Filter the data below for the string "wire" and copy each matching line.

───── GIVEN DATA

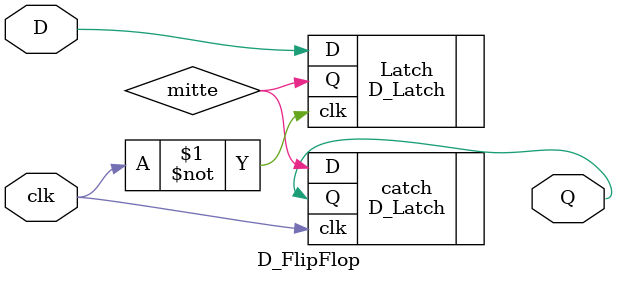
<source format=v>
`include "dlat.v"

module D_FlipFlop(input wire D, input wire clk, output wire Q);
wire mitte;

D_Latch Latch (.D(D), .clk(~clk), .Q(mitte));
D_Latch catch (.D(mitte), .clk(clk), .Q(Q));

endmodule


</source>
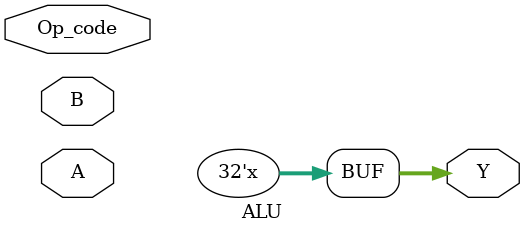
<source format=v>
module ALU ( 
  input [2:0] Op_code,
  input [31:0] A, B,
  output reg [31:0] Y
);

always @(A or B)
	begin
		case (Op_code) 
			"000":
				Y <= A;
			"001":
				Y <= A+B;
			"010":
				Y <= A-B;
			"011":
				Y <= A & B;
			"100":
				Y <= A | B;
			"101":
				Y <= A+1;
			"110":
				Y <= A-1;
			"111":
				Y <= B;
			default:
				Y <= 32'bzzzzzzzzzzzzzzzzzzzzzzzzzzzzzzzz;
		endcase
	end
endmodule
		
</source>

──────────

# [ANSWER SPACE]
module D_FlipFlop(input wire D, input wire clk, output wire Q);
wire mitte;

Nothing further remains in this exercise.